Mediterranean great white sharks a cause for concern: an endangered, anomalous population

Key objective

To understand how white sharks use the Mediterranean and determine how isolated these populations are. This project will aim to assess what, if any, mating or migratory connections they have with the Atlantic and their level of environmental pollutants, which could compromise reproduction.

Why is this important

Our preliminary evidence indicates that the Mediterranean stock may have little or no contemporary immigration from the Atlantic, suggesting it could be extraordinarily vulnerable. Further, because apex predators disproportionately influence ecosystem stability and health, the Mediterranean can only suffer further with continued decline of white sharks.

Background

To address the ongoing debate on white shark migration into and out of the Mediterranean we obtained preliminary genetic data from four contemporary Mediterranean samples. Three were young sharks, which could not have travelled far from their birth place, confirming active nurseries in the Mediterranean. The mitochondrial DNA (mtDNA) control region sequences established the ancestors of these sharks came not, as might be expected, from the adjacent Atlantic populations but from Pacific Australia/New Zealand populations. This presented a conundrum.
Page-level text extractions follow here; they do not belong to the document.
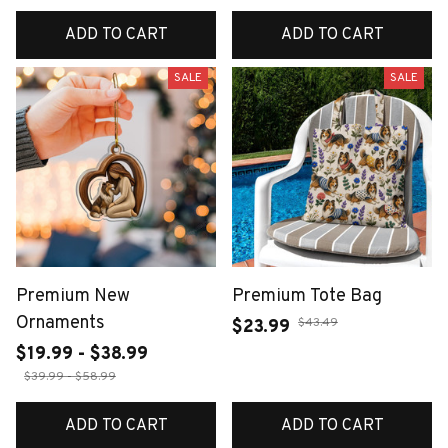
ADD TO CART
ADD TO CART
SALE
SALE
Premium New
Premium Tote Bag
Ornaments
$43.49
$23.99
$19.99 - $38.99
$39.99 - $58.99
ADD TO CART
ADD TO CART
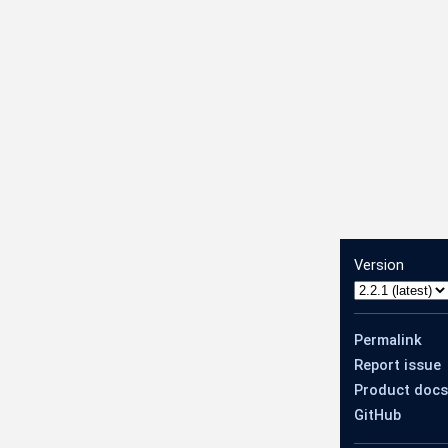
Version
Permalink
Report issue
Product docs
GitHub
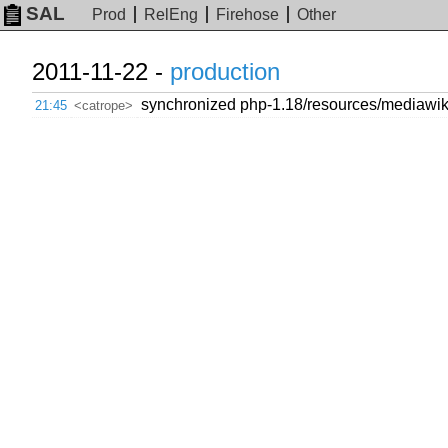
SAL
Prod
RelEng
Firehose
Other
2011-11-22 -
production
synchronized php-1.18/resources/mediawiki/m
21:45
<catrope>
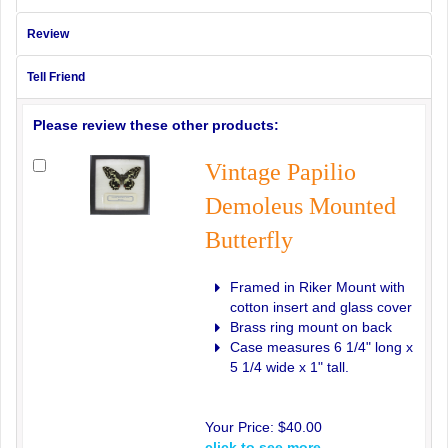
Review
Tell Friend
Please review these other products:
Vintage Papilio
Demoleus Mounted
Butterfly
Framed in Riker Mount with
cotton insert and glass cover
Brass ring mount on back
Case measures 6 1/4" long x
5 1/4 wide x 1" tall.
Your Price:
$40.00
click to see more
Are Mediterranean white sharks a consequence of a rare historical dispersal event, the small number of founders reducing the genetic basis from which the contemporary Mediterranean population(s) are derived, or is there contemporary gene flow and movement of individuals between the Pacific via the Atlantic into the Mediterranean? Considering the estimated time of divergence between extant Mediterranean and Pacific samples identified the most likely of several potential routes and mechanisms which could be invoked to explain how white sharks may have reached the Mediterranean from the Pacific. The time, 450,000 years, suggested very few white sharks may have made a navigational error by following extensive eddies of an exceptionally strong Agulhus current, which at this time (an interglacial) penetrated the cooler Benguela current farther north and west than at present. Sharks with a propensity to swim east and north would have become entrapped in the Mediterranean, where natal philopatry of young would ensure population continuity. Potentially isolated Mediterranean white sharks propagated from a small founding nucleus would have much greater vulnerability to recognised environmental issues, such as over-fishing, by-catch and pollution. This makes it essential to determine how isolated and genetically diverse the population was and has become, and the extent of its migratory and breeding links with Atlantic populations.

Aims & objectives

The aims and objectives of this project are to:

  • Investigate population connectivity, genetic diversity and reproductive health of contemporary white sharks within and without the Mediterranean to identify potential vulnerability.
  • Recover material from identified facilities for forensic examination of historical DNA.
  • Determine the extent of interaction between Atlantic and Mediterranean white sharks.
  • Establish whether Mediterranean white sharks exhibit a steady decline in genetic diversity.
  • Determine whether movements of Mediterranean white sharks are restricted or wide ranging within and without the western and eastern basins.
  • Determine the level of environmental pollutants in white sharks.